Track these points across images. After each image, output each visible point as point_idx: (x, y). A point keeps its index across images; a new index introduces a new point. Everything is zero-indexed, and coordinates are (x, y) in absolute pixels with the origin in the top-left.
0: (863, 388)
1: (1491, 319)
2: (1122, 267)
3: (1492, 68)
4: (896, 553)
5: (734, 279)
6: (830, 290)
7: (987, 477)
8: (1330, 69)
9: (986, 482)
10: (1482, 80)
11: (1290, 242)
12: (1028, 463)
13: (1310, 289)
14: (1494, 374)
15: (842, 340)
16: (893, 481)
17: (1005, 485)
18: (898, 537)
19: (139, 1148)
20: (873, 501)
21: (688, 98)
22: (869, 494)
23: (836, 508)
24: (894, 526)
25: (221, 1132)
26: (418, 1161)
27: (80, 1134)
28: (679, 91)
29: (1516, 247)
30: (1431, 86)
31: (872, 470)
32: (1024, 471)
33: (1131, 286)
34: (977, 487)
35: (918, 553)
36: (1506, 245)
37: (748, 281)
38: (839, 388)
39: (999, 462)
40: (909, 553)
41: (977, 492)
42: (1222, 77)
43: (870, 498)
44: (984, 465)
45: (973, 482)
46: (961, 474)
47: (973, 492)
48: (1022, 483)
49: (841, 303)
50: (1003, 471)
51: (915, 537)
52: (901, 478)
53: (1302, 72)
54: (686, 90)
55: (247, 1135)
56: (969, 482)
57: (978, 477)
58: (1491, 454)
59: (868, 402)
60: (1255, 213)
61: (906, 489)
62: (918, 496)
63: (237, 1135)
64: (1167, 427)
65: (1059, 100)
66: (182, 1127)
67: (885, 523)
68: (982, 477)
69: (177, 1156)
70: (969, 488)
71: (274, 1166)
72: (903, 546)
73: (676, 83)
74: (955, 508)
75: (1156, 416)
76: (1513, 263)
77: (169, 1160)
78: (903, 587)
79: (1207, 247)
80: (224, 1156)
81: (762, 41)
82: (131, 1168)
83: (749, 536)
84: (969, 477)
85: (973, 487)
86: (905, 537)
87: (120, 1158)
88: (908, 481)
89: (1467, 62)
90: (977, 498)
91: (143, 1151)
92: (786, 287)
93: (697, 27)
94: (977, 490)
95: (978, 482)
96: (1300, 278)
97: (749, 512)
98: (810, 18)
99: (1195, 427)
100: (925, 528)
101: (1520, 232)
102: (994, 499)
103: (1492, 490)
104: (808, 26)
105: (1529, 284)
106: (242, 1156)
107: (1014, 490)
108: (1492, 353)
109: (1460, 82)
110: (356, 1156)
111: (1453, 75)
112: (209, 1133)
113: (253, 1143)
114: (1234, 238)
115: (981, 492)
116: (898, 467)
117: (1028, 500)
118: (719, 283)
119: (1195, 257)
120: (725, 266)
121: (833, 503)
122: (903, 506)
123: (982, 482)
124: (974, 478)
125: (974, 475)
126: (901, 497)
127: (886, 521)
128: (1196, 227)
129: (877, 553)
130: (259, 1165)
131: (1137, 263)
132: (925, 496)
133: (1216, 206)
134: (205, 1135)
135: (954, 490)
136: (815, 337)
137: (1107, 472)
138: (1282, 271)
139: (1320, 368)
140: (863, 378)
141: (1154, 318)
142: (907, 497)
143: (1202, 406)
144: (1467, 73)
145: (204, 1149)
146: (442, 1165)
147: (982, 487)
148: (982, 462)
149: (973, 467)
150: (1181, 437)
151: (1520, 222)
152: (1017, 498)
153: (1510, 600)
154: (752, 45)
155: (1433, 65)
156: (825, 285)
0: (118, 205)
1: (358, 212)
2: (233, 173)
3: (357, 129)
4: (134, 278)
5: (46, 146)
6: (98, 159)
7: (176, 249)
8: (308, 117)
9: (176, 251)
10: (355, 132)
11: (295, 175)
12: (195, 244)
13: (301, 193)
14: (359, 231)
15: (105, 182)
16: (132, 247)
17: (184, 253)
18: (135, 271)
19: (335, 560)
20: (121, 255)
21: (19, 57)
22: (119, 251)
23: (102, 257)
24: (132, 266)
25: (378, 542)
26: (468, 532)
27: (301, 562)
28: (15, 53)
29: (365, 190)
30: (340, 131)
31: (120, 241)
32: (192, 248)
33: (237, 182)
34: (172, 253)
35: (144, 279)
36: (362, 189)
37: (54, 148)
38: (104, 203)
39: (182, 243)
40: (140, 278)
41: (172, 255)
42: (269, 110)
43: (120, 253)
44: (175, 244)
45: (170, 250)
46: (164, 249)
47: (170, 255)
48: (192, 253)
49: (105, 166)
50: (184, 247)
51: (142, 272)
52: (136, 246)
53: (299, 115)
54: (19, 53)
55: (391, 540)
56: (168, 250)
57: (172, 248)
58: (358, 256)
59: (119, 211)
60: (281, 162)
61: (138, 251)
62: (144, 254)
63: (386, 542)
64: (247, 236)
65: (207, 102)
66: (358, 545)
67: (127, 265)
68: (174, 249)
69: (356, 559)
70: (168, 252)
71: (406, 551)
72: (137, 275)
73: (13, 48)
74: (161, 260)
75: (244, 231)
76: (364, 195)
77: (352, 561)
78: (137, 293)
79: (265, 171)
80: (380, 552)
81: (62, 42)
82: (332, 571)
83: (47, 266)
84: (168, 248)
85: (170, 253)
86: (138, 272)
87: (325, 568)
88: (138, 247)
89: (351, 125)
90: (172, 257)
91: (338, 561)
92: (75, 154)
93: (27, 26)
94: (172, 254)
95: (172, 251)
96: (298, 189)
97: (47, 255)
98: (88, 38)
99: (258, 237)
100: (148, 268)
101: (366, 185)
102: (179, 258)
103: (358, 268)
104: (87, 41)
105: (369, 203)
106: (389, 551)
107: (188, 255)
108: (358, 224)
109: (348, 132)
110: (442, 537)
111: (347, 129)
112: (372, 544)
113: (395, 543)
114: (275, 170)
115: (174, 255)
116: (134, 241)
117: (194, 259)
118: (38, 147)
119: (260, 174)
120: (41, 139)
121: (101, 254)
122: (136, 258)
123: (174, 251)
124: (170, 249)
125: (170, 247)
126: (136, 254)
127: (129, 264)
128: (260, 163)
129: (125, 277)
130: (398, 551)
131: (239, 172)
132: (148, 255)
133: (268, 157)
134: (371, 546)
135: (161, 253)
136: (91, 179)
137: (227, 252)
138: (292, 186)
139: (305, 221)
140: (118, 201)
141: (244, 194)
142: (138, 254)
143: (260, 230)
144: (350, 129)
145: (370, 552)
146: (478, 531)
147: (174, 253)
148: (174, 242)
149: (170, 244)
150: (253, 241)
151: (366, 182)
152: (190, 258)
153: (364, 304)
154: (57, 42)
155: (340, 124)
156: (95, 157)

REQUIRED ACTION
Each line of the data is to be transcribed exactly.

TASK SOLUTION
Track these points across images. After each image, output each visible point as point_idx: (x, y). A point keeps its index across images; a new index introduces a new point. Everything is zero-indexed, and coordinates are (x, y) in absolute pixels with the origin in the top-left.
0: (863, 388)
1: (1491, 319)
2: (1122, 267)
3: (1492, 68)
4: (896, 553)
5: (734, 279)
6: (830, 290)
7: (987, 477)
8: (1330, 69)
9: (986, 482)
10: (1482, 80)
11: (1290, 242)
12: (1028, 463)
13: (1310, 289)
14: (1494, 374)
15: (842, 340)
16: (893, 481)
17: (1005, 485)
18: (898, 537)
19: (139, 1148)
20: (873, 501)
21: (688, 98)
22: (869, 494)
23: (836, 508)
24: (894, 526)
25: (221, 1132)
26: (418, 1161)
27: (80, 1134)
28: (679, 91)
29: (1516, 247)
30: (1431, 86)
31: (872, 470)
32: (1024, 471)
33: (1131, 286)
34: (977, 487)
35: (918, 553)
36: (1506, 245)
37: (748, 281)
38: (839, 388)
39: (999, 462)
40: (909, 553)
41: (977, 492)
42: (1222, 77)
43: (870, 498)
44: (984, 465)
45: (973, 482)
46: (961, 474)
47: (973, 492)
48: (1022, 483)
49: (841, 303)
50: (1003, 471)
51: (915, 537)
52: (901, 478)
53: (1302, 72)
54: (686, 90)
55: (247, 1135)
56: (969, 482)
57: (978, 477)
58: (1491, 454)
59: (868, 402)
60: (1255, 213)
61: (906, 489)
62: (918, 496)
63: (237, 1135)
64: (1167, 427)
65: (1059, 100)
66: (182, 1127)
67: (885, 523)
68: (982, 477)
69: (177, 1156)
70: (969, 488)
71: (274, 1166)
72: (903, 546)
73: (676, 83)
74: (955, 508)
75: (1156, 416)
76: (1513, 263)
77: (169, 1160)
78: (903, 587)
79: (1207, 247)
80: (224, 1156)
81: (762, 41)
82: (131, 1168)
83: (749, 536)
84: (969, 477)
85: (973, 487)
86: (905, 537)
87: (120, 1158)
88: (908, 481)
89: (1467, 62)
90: (977, 498)
91: (143, 1151)
92: (786, 287)
93: (697, 27)
94: (977, 490)
95: (978, 482)
96: (1300, 278)
97: (749, 512)
98: (810, 18)
99: (1195, 427)
100: (925, 528)
101: (1520, 232)
102: (994, 499)
103: (1492, 490)
104: (808, 26)
105: (1529, 284)
106: (242, 1156)
107: (1014, 490)
108: (1492, 353)
109: (1460, 82)
110: (356, 1156)
111: (1453, 75)
112: (209, 1133)
113: (253, 1143)
114: (1234, 238)
115: (981, 492)
116: (898, 467)
117: (1028, 500)
118: (719, 283)
119: (1195, 257)
120: (725, 266)
121: (833, 503)
122: (903, 506)
123: (982, 482)
124: (974, 478)
125: (974, 475)
126: (901, 497)
127: (886, 521)
128: (1196, 227)
129: (877, 553)
130: (259, 1165)
131: (1137, 263)
132: (925, 496)
133: (1216, 206)
134: (205, 1135)
135: (954, 490)
136: (815, 337)
137: (1107, 472)
138: (1282, 271)
139: (1320, 368)
140: (863, 378)
141: (1154, 318)
142: (907, 497)
143: (1202, 406)
144: (1467, 73)
145: (204, 1149)
146: (442, 1165)
147: (982, 487)
148: (982, 462)
149: (973, 467)
150: (1181, 437)
151: (1520, 222)
152: (1017, 498)
153: (1510, 600)
154: (752, 45)
155: (1433, 65)
156: (825, 285)
0: (118, 205)
1: (358, 212)
2: (233, 173)
3: (357, 129)
4: (134, 278)
5: (46, 146)
6: (98, 159)
7: (176, 249)
8: (308, 117)
9: (176, 251)
10: (355, 132)
11: (295, 175)
12: (195, 244)
13: (301, 193)
14: (359, 231)
15: (105, 182)
16: (132, 247)
17: (184, 253)
18: (135, 271)
19: (335, 560)
20: (121, 255)
21: (19, 57)
22: (119, 251)
23: (102, 257)
24: (132, 266)
25: (378, 542)
26: (468, 532)
27: (301, 562)
28: (15, 53)
29: (365, 190)
30: (340, 131)
31: (120, 241)
32: (192, 248)
33: (237, 182)
34: (172, 253)
35: (144, 279)
36: (362, 189)
37: (54, 148)
38: (104, 203)
39: (182, 243)
40: (140, 278)
41: (172, 255)
42: (269, 110)
43: (120, 253)
44: (175, 244)
45: (170, 250)
46: (164, 249)
47: (170, 255)
48: (192, 253)
49: (105, 166)
50: (184, 247)
51: (142, 272)
52: (136, 246)
53: (299, 115)
54: (19, 53)
55: (391, 540)
56: (168, 250)
57: (172, 248)
58: (358, 256)
59: (119, 211)
60: (281, 162)
61: (138, 251)
62: (144, 254)
63: (386, 542)
64: (247, 236)
65: (207, 102)
66: (358, 545)
67: (127, 265)
68: (174, 249)
69: (356, 559)
70: (168, 252)
71: (406, 551)
72: (137, 275)
73: (13, 48)
74: (161, 260)
75: (244, 231)
76: (364, 195)
77: (352, 561)
78: (137, 293)
79: (265, 171)
80: (380, 552)
81: (62, 42)
82: (332, 571)
83: (47, 266)
84: (168, 248)
85: (170, 253)
86: (138, 272)
87: (325, 568)
88: (138, 247)
89: (351, 125)
90: (172, 257)
91: (338, 561)
92: (75, 154)
93: (27, 26)
94: (172, 254)
95: (172, 251)
96: (298, 189)
97: (47, 255)
98: (88, 38)
99: (258, 237)
100: (148, 268)
101: (366, 185)
102: (179, 258)
103: (358, 268)
104: (87, 41)
105: (369, 203)
106: (389, 551)
107: (188, 255)
108: (358, 224)
109: (348, 132)
110: (442, 537)
111: (347, 129)
112: (372, 544)
113: (395, 543)
114: (275, 170)
115: (174, 255)
116: (134, 241)
117: (194, 259)
118: (38, 147)
119: (260, 174)
120: (41, 139)
121: (101, 254)
122: (136, 258)
123: (174, 251)
124: (170, 249)
125: (170, 247)
126: (136, 254)
127: (129, 264)
128: (260, 163)
129: (125, 277)
130: (398, 551)
131: (239, 172)
132: (148, 255)
133: (268, 157)
134: (371, 546)
135: (161, 253)
136: (91, 179)
137: (227, 252)
138: (292, 186)
139: (305, 221)
140: (118, 201)
141: (244, 194)
142: (138, 254)
143: (260, 230)
144: (350, 129)
145: (370, 552)
146: (478, 531)
147: (174, 253)
148: (174, 242)
149: (170, 244)
150: (253, 241)
151: (366, 182)
152: (190, 258)
153: (364, 304)
154: (57, 42)
155: (340, 124)
156: (95, 157)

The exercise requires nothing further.